▶ **Description of the task**
Images within the entries are to be omitted; the remainder must be reproduced exactly.
START Given information
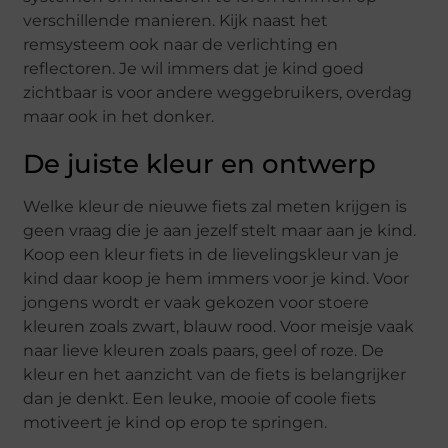
verschillende manieren. Kijk naast het
remsysteem ook naar de verlichting en
reflectoren. Je wil immers dat je kind goed
zichtbaar is voor andere weggebruikers, overdag
maar ook in het donker.
De juiste kleur en ontwerp
Welke kleur de nieuwe fiets zal meten krijgen is
geen vraag die je aan jezelf stelt maar aan je kind.
Koop een kleur fiets in de lievelingskleur van je
kind daar koop je hem immers voor je kind. Voor
jongens wordt er vaak gekozen voor stoere
kleuren zoals zwart, blauw rood. Voor meisje vaak
naar lieve kleuren zoals paars, geel of roze. De
kleur en het aanzicht van de fiets is belangrijker
dan je denkt. Een leuke, mooie of coole fiets
motiveert je kind op erop te springen.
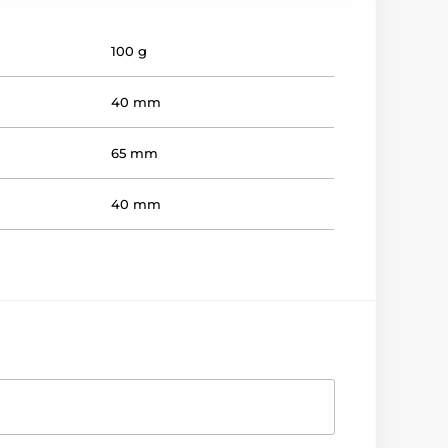
100 g
40 mm
65 mm
40 mm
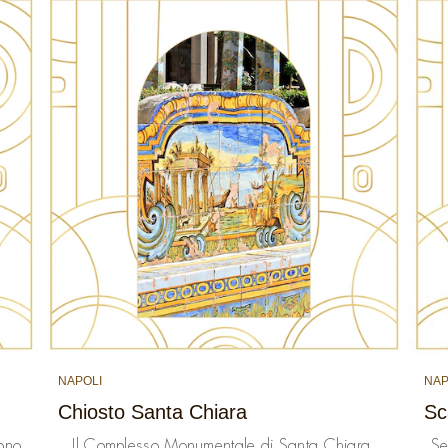
NAPOLI
NAP
Chiosto Santa Chiara
Sc
cono
Il Complesso Monumentale di Santa Chiara,
Se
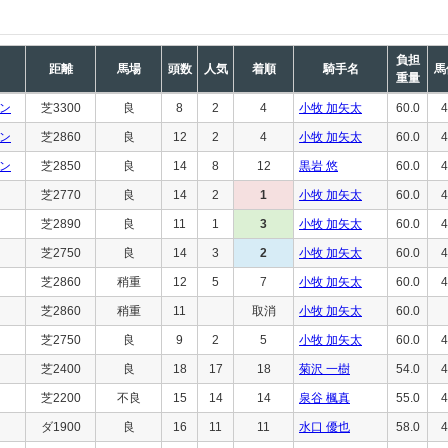
負担
距離
馬場
頭数
人気
着順
騎手名
馬
重量
ン
芝3300
良
8
2
4
小牧 加矢太
60.0
4
ン
芝2860
良
12
2
4
小牧 加矢太
60.0
4
ン
芝2850
良
14
8
12
黒岩 悠
60.0
4
芝2770
良
14
2
1
小牧 加矢太
60.0
4
芝2890
良
11
1
3
小牧 加矢太
60.0
4
芝2750
良
14
3
2
小牧 加矢太
60.0
4
芝2860
稍重
12
5
7
小牧 加矢太
60.0
4
芝2860
稍重
11
取消
小牧 加矢太
60.0
芝2750
良
9
2
5
小牧 加矢太
60.0
4
芝2400
良
18
17
18
菊沢 一樹
54.0
4
芝2200
不良
15
14
14
泉谷 楓真
55.0
4
ダ1900
良
16
11
11
水口 優也
58.0
4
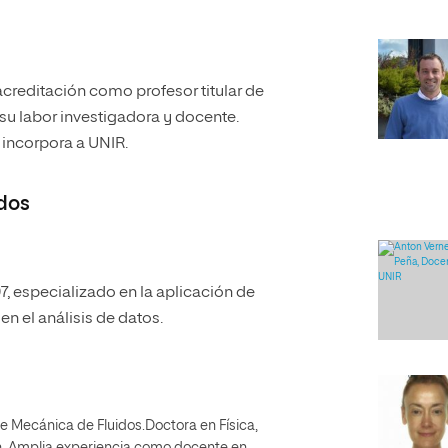
acreditación como profesor titular de
su labor investigadora y docente.
 incorpora a UNIR.
dos
, especializado en la aplicación de
n el análisis de datos.
a de Mecánica de Fluidos.Doctora en Física,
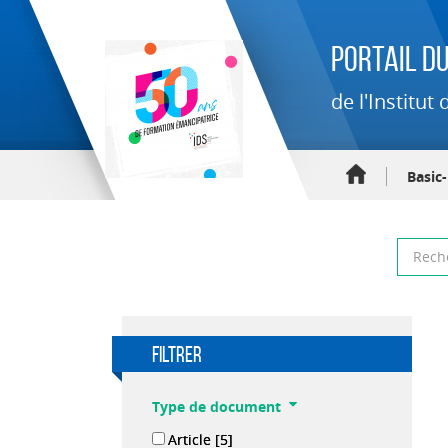
Portail du
de l'Institu
Basic
filtrer
Type de document
Article
[5]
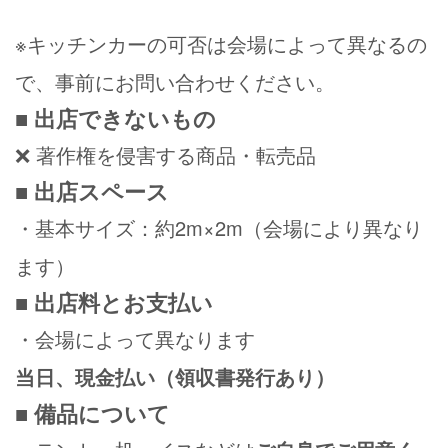
※キッチンカーの可否は会場によって異なるの
で、事前にお問い合わせください。
■ 出店できないもの
❌ 著作権を侵害する商品・転売品
■ 出店スペース
・基本サイズ：約2m×2m（会場により異なり
ます）
■ 出店料とお支払い
・会場によって異なります
当日、現金払い（領収書発行あり）
■ 備品について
END Given information
▶ **The completed task**
verschillende manieren. Kijk naast het
remsysteem ook naar de verlichting en
reflectoren. Je wil immers dat je kind goed
zichtbaar is voor andere weggebruikers, overdag
maar ook in het donker.
De juiste kleur en ontwerp
Welke kleur de nieuwe fiets zal meten krijgen is
geen vraag die je aan jezelf stelt maar aan je kind.
Koop een kleur fiets in de lievelingskleur van je
kind daar koop je hem immers voor je kind. Voor
jongens wordt er vaak gekozen voor stoere
kleuren zoals zwart, blauw rood. Voor meisje vaak
naar lieve kleuren zoals paars, geel of roze. De
kleur en het aanzicht van de fiets is belangrijker
dan je denkt. Een leuke, mooie of coole fiets
motiveert je kind op erop te springen.
100 g
40 mm
65 mm
40 mm
NAPOLI
NAP
Chiosto Santa Chiara
Sc
cono
Il Complesso Monumentale di Santa Chiara,
Se
負担
距離
馬場
頭数
人気
着順
騎手名
馬
重量
ン
芝3300
良
8
2
4
小牧 加矢太
60.0
4
ン
芝2860
良
12
2
4
小牧 加矢太
60.0
4
ン
芝2850
良
14
8
12
黒岩 悠
60.0
4
芝2770
良
14
2
1
小牧 加矢太
60.0
4
芝2890
良
11
1
3
小牧 加矢太
60.0
4
芝2750
良
14
3
2
小牧 加矢太
60.0
4
芝2860
稍重
12
5
7
小牧 加矢太
60.0
4
芝2860
稍重
11
取消
小牧 加矢太
60.0
芝2750
良
9
2
5
小牧 加矢太
60.0
4
芝2400
良
18
17
18
菊沢 一樹
54.0
4
芝2200
不良
15
14
14
泉谷 楓真
55.0
4
ダ1900
良
16
11
11
水口 優也
58.0
4
acreditación como profesor titular de
su labor investigadora y docente.
 incorpora a UNIR.
dos
, especializado en la aplicación de
n el análisis de datos.
a de Mecánica de Fluidos.Doctora en Física,
Portail du
de l'Institu
Basic
filtrer
Type de document
Article
[5]
※キッチンカーの可否は会場によって異なるの
で、事前にお問い合わせください。
■ 出店できないもの
❌ 著作権を侵害する商品・転売品
■ 出店スペース
・基本サイズ：約2m×2m（会場により異なり
ます）
■ 出店料とお支払い
・会場によって異なります
当日、現金払い（領収書発行あり）
■ 備品について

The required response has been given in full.